Comment rédiger un modèle de lettre bon pour accord ?
Lorsque le client souhaite formaliser son bon pour accord par un courrier distinct du devis, quelques éléments doivent figurer dans la lettre pour lui donner toute sa force juridique. Un modèle simple peut s’articuler ainsi : identification du signataire, référence précise au devis ou à la prestation concernée, expression claire de l’acceptation, mention bon pour accord, signature et date.
Une formulation efficace pourrait reprendre la trame suivante :
« Je soussigné(e) [nom, prénom, fonction], après lecture attentive du devis numéro [référence] daté du [date], émis par [nom de l’entreprise prestataire], déclare accepter sans réserve l’ensemble des conditions, prestations et tarifs qui y sont mentionnés. »
Suivent ensuite la mention manuscrite « Bon pour accord », la signature et la date du jour.
De nombreux modèles de bon pour accord gratuits circulent sur internet, particulièrement utiles pour les particuliers et les petites entreprises qui n’ont pas accès à un service juridique. Veillez à personnaliser le document avec les références exactes du devis concerné, sous peine de fragiliser sa valeur probante.
Bon pour accord et signature électronique : que dit la loi ?
L’article 1367 du Code civil reconnaît à la signature électronique la même valeur juridique qu’une signature manuscrite, sous réserve qu’elle réponde aux exigences du règlement européen eIDAS. Cette équivalence juridique a profondément modifié la pratique du bon pour accord, particulièrement pour les freelances, consultants et prestataires opérant à distance.
Pour les contrats dématérialisés, la simple mention bon pour accord tapée au clavier ne suffit pas toujours à garantir l’authentification du signataire. Les plateformes de signature électronique qualifiée apportent une sécurité supplémentaire en certifiant l’identité de la personne qui signe, l’intégrité du document et l’horodatage de l’opération. Pour les enjeux importants, ce niveau de garantie devient quasi indispensable.

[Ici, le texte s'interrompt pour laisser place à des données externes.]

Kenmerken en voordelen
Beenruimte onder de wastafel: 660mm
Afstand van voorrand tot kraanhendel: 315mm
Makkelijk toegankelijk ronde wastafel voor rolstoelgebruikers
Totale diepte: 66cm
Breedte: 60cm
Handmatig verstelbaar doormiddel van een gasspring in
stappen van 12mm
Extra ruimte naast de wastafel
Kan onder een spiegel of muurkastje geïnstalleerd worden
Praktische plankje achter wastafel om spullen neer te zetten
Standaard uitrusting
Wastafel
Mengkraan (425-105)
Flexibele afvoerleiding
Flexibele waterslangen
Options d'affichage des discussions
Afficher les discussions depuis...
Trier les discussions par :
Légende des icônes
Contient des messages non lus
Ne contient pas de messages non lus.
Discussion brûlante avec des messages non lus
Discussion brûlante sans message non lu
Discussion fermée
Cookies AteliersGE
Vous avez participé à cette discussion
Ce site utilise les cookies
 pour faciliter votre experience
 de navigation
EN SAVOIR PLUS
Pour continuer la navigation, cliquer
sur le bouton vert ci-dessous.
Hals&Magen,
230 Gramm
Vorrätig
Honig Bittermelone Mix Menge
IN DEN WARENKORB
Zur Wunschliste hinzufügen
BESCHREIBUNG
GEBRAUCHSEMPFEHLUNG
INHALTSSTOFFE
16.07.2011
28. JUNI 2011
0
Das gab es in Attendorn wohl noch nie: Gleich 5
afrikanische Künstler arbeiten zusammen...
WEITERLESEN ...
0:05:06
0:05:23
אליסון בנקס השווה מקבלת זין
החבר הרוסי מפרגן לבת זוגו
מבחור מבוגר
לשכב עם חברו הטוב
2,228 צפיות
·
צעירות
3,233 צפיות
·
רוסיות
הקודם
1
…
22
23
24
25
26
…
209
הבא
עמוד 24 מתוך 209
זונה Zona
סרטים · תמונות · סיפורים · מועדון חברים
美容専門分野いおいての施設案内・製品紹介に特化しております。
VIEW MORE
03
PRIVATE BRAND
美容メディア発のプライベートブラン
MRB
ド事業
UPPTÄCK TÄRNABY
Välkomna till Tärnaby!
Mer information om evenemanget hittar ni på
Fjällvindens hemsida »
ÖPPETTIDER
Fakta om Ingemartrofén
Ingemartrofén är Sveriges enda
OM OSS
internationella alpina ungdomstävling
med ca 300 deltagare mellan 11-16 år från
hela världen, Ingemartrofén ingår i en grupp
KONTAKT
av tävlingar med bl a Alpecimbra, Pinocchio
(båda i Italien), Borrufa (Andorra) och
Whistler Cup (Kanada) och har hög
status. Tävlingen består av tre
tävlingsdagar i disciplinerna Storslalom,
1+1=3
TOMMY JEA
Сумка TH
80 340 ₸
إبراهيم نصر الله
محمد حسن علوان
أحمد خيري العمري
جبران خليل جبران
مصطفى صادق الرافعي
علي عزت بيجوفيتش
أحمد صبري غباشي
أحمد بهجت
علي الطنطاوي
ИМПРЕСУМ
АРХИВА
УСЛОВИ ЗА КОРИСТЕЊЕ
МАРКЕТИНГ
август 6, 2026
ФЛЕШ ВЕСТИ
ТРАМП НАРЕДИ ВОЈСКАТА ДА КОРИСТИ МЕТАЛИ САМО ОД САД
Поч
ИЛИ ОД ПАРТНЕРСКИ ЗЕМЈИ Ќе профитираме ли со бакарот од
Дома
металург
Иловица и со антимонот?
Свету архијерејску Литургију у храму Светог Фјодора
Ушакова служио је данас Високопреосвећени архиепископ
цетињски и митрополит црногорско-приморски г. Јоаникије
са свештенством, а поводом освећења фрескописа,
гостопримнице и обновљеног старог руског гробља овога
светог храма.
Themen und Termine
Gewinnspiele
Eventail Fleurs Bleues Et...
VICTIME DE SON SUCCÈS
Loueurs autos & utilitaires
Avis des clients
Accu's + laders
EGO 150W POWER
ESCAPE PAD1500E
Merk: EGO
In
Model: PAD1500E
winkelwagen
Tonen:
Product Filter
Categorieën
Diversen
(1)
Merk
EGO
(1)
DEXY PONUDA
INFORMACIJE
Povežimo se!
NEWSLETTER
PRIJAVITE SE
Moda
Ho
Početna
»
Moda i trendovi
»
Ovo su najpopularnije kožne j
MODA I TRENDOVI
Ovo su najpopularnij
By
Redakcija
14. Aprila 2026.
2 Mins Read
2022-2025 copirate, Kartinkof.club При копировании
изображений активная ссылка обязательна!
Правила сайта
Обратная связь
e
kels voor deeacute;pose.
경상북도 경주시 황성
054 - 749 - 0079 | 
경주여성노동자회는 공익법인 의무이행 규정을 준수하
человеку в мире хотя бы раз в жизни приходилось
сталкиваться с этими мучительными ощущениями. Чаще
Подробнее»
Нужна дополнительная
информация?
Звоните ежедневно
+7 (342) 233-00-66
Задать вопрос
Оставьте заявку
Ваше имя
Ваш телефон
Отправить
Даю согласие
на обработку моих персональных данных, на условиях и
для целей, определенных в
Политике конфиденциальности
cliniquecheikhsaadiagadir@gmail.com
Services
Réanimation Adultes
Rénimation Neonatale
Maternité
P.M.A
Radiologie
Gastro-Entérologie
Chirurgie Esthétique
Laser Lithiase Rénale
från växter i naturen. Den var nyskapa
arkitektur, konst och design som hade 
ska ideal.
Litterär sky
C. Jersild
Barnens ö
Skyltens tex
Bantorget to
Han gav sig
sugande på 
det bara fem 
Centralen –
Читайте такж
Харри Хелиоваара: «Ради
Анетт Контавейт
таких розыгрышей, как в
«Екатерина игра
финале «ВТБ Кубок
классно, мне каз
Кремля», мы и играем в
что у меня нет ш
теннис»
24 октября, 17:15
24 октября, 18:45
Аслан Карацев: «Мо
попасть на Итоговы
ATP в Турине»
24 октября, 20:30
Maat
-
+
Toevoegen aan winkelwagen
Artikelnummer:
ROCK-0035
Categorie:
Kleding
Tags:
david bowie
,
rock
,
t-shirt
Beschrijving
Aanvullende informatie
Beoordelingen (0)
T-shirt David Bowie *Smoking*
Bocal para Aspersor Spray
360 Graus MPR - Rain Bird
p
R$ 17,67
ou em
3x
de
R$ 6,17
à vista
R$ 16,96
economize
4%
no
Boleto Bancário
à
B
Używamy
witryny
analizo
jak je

Que retenir du bon pour accord dans la pratique ?
Au-delà des considérations juridiques, le bon pour accord constitue un réflexe professionnel à intégrer dans toute relation commerciale. Sa présence sur un devis ou un contrat sécurise les deux parties, clarifie les engagements respectifs et facilite considérablement le règlement des litiges éventuels. Pour le prestataire, obtenir cette formalisation avant de démarrer une prestation reste une protection contre les annulations tardives et les contestations de paiement. Pour le client, lire attentivement chaque clause avant d’apposer la mention bon pour accord évite bien des déconvenues : des prestations mal définies, des tarifs flous ou des délais irréalistes peuvent ensuite devenir des sources de conflit difficiles à résoudre. La règle d’or reste simple : ne jamais signer un document portant la mention bon pour accord sans avoir pris le temps de vérifier l’ensemble des termes qui y figurent.